Turtle Tracker to date
Nested Turtles: 46
Eggs in the Hatchery: 2977
Nests in the Hatchery: 31
Babies: 0

Monday, August 20, 2012

broken computer...

Last night I wrote a very long account of my lastest adventure complete with dozens of picture, but as things in Costa Rica would go the internet wasn't working. So I planned on posting it today. However I woke up without a working computer, most likely due to salty humid air. My computer will be spending the night in a bag of rice and will hopefully work in the morning. Of not I will keep an account of the happenings and publish them all asap.  Thanks everyone who has been following my posts and stay patient.

Sunday, August 19, 2012

Ready the Turtle Dog

Just doing his job, making sure all the babies make it to sea.
So today I bare very sad news and I am fighting back tears as I write this.
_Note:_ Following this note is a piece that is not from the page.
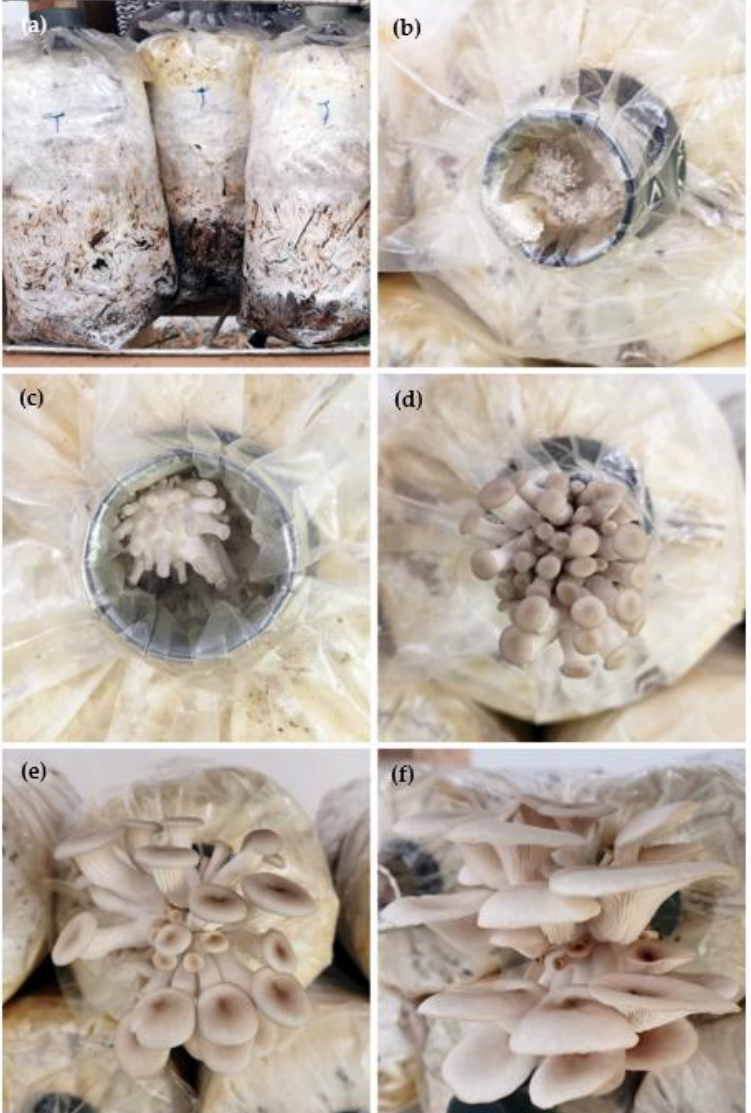
Figure 1. Growth stages of Pleurotus ostreatus . ( a ) Mycelia colonisation of substrate, ( b ) initiation of primordia, ( c ) early development of primordia, ( d ) later development of primordia, ( e ) early development of fruiting bodies, and ( f ) fruiting bodies ready to be harvested.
My turtle dog Ready, who has made countless appearances in my blog entries and has a special place in my heart, has passed away. He was hit by a car today in Playa San Miguel just hours after I switched back to Costa De Oro. Writing about my past few days in San Miguel seem irrelevant now. So I am devoting my post today to pictures of one of the greatest dogs I have known and to the kind people (Alvaro, Meadow and Alicia) who were with him. I am going to miss him greatly!
Ready's famous doggie yoga
Just checking out the monkeys with us.

Ready using an umbrella to hide from the rain

Ready watching the sunset in San Miguel

While looking for my favorite pictures of Ready, I realized what an impact he had on most peoples time with PRETOMA. Every single volunteer  took pictures of Ready, which just further proves what a special dog he was.

Tuesday, August 14, 2012

Turtles, Laguna Mar and Food!

Laura and I putting eggs in the hatchery
Saturday we began patrol around 9, which was perfect because the rain had finally stopped and the tides were good for turtles. Laura, Kristy and I headed to the north and during the patrol we got 2 turtles. We had perfect timing so we got to see both turtles dig the nests, lay the eggs and return to sea. However, the best part was the fact that despite there being tons of people on the beach (most likely poachers due to it being the weekend) we didn't have a single poached nest. The boys walked south and didn't get anything, which gave me an idea. It would be better to have 2 patrol times where the north is the focus and the south is checked after. This way we can spend more time working where the turtles seem to be nesting.
Group shot by the pool.

Matt, Victor, Laura and Kristy playing Othella by the pool.
The hatchery chart I made for Costa De Oro.
I am pretty proud of it!
Sunday we all decided to go check out Laguna Mar Hotel since it was the girls last full day on the project. It was really fun we had a couple drinks, played some Othello, swam in the pool and ate a really good lunch. I even got to take a hot shower and call home! After talking with Laura and Kristy, we decided that a trip up to the hotel might be the perfect way for all volunteers to end their time in Costa De Oro.

I had a hard time saying goodbye to
the local kids even though I am
only leaving them for a week.
Last night we tested out our new patrol method and found it to be much better. We were able to put 5 more nests in the hatchery and Laura got to see two nesting turtles her last night on the beach. If we keeping having nights like this the hatchery is going to be filled before we know it.

Then this morning I had to get all packed up to return to San Miguel again and say good bye to another set of great volunteers.

I figured I would share some of the food highlights from this past week. Who know I could cook!
Green beans wrapped in bacon.
Drew's treat!
Lunch at Laguna Mar
Chicken sandwich with bbq sauce, bacon and pineapple.
I was in heaven!

Chicken Tacos

Homemade pizza with sauteed mushrooms, onions and peppers.